There are human rights defenders (46 as reported by the human rights organization KARAPATAN) that include Cordillera and the Lumad elders and activists; organizers from the women’s groups, environmental justice, peasant and worker sectors, from the lawyers and human rights workers across the country. Many of these activists are long-standing activists in organizations that have been around since the Marcos dictatorship. Some of these groups have also been labeled by Marcos, and those that came after him, as “terrorist” and we have seen the bloody results of this witch hunt.
This situation was brought to the attention of the United Nations Special Rapporteurs on the Situation of Human Rights in the Philippines and on the Rights to Freedom of Peaceful Assembly and of Association. The Guardian online newspaper reported that the UN High Commissioner for Human Rights Zeid Ra’ad Al Hussein was angered by the accusation that one of its Rapporteurs is a “terrorist” and hit back and said that Duterte needed a psychiatric evaluation.
Jose Maria Sison, also named in the list, reminded Duterte that governments before him have called Sison a “terrorist” but has forgotten that he is a recognized political refugee under the Refugee Convention and enjoys the protection of the European Court of Justice. This is the very same court that removed the name of Sison from the EU terrorist listing in 2009. The judicial system in the Netherlands also dismissed the “false” murder charges filed by then President Arroyo against him.
The International Coalition of Human Rights in the Philippines issued out its concern about the “terrorist” tagging of hundreds of Filipinos. In its March 11 statement that is circulating online, it said, “There are strong indications that Duterte’s red-tagging and anti-communist witch-hunting are instigated by the failing U.S. global war on terror and imperialist agenda in the Philippines. These follow the U.S. listing of “foreign terrorist organizations” since 2002 and, most recently, the inclusion of the Philippines, along with Operation Inherent Resolve in Iraq and Syria, in its new Overseas Contingency Operations dubbed Operation Pacific Eagle – Philippines, starting in October last year. The government petition cited “terrorist and outlawed organizations, associations and/or group of persons” pursuant to Section 17 of R.A. No. 9372 of The Human Security Act of 2007 patterned after the U.S. Patriot Act.”
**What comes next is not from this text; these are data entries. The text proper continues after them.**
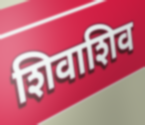
शिवाशिव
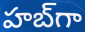
హబ్‌గా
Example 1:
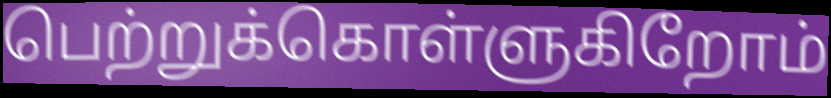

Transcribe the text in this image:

பெற்றுக்கொள்ளுகிறோம்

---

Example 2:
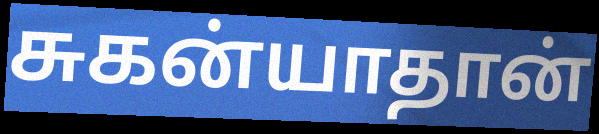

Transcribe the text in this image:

சுகன்யாதான்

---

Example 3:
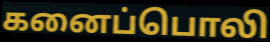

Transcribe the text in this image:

கனைப்பொலி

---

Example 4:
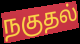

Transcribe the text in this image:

நகுதல்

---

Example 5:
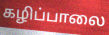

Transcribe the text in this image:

கழிப்பாலை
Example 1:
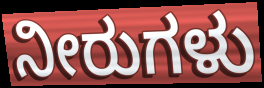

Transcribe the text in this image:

ನೀರುಗಳು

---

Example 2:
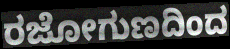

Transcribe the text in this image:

ರಜೋಗುಣದಿಂದ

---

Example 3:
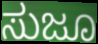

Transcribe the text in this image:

ಸುಜೂ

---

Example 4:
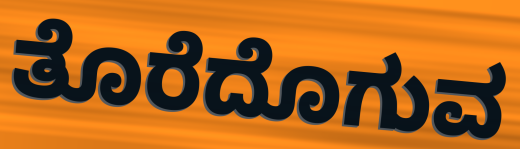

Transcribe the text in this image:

ತೊರೆದೊಗುವ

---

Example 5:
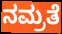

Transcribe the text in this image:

ನಮ್ರತೆ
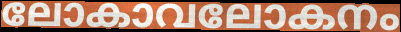
ലോകാവലോകനം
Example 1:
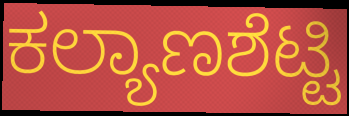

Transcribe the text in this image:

ಕಲ್ಯಾಣಶೆಟ್ಟಿ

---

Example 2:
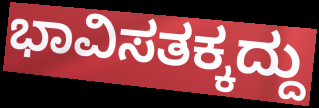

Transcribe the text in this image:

ಭಾವಿಸತಕ್ಕದ್ದು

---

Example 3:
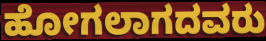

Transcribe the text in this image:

ಹೋಗಲಾಗದವರು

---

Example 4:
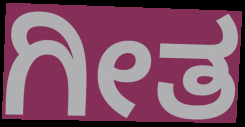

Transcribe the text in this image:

ಗೀತ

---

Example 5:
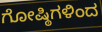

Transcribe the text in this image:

ಗೋಷ್ಠಿಗಳಿಂದ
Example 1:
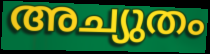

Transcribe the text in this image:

അച്യുതം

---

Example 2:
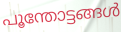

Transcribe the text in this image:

പൂന്തോട്ടങ്ങൾ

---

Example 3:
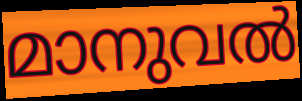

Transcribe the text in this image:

മാനുവൽ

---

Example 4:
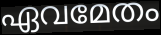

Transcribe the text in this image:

ഏവമേതം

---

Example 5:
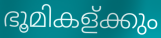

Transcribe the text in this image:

ഭൂമികള്ക്കും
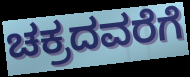
ಚಕ್ರದವರೆಗೆ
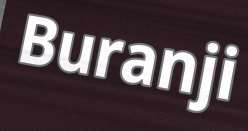
Buranji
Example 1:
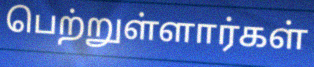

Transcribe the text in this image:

பெற்றுள்ளார்கள்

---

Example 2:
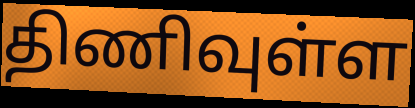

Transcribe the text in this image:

திணிவுள்ள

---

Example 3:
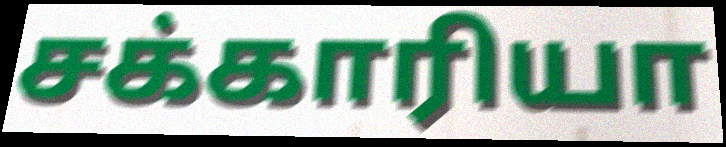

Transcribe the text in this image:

சக்காரியா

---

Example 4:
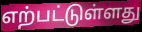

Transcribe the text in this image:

எற்பட்டுள்ளது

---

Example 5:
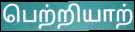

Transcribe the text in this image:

பெற்றியாற்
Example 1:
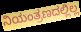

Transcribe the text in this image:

ನಿಯಂತ್ರಣದಲ್ಲಿಲ್ಲ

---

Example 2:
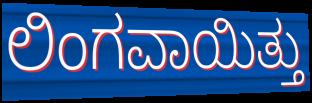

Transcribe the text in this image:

ಲಿಂಗವಾಯಿತ್ತು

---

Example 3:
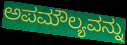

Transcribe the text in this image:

ಅಪಮೌಲ್ಯವನ್ನು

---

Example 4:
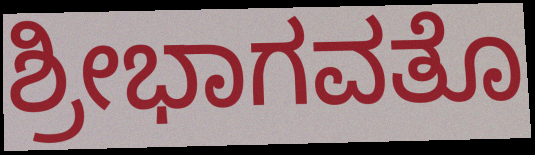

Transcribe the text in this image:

ಶ್ರೀಭಾಗವತೊ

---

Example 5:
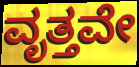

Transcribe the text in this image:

ವೃತ್ತವೇ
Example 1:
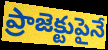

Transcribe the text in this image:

ప్రాజెక్టుపైనే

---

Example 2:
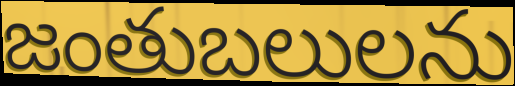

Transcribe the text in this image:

జంతుబలులను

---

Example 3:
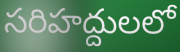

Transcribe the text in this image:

సరిహద్దులలో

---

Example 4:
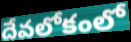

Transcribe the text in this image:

దేవలోకంలో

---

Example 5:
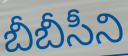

The Coalition calls on the international community to denounce the Duterte government’s war against its very own people by asking them to urge their “governments to instruct their diplomatic missions in the Philippines to extend support and protection to the listed individuals as they will be facing risks to their lives and safety,” as well as to ”sanction and pull out loans, aid and support” to the Duterte government.”
Our own history of the Filipino people tells us that the various governments under Spain’s colonial rule, America’s occupation and colonial rule, to the subservient governments after so-called independence have consistently labeled dissenters, nationalists, activists as “filibusters”, “ladrones”, “bandits”, “tulisanes” ,“insurrectos”, “subversives”, “public order violators”, “reds”, and others. These Filipino men and women were hanged, exiled, garroted, shot, arrested, tortured, and detained, rendered missing for what they believed in, fought and stood for. We honor these men and women today as our heroes and heroines.
Now , “terrorist” has been added to that list of names. I hope that we know enough of our history as a Filipino people to understand the reasons for this modern name-calling and to ask ourselves who is the real terrorist.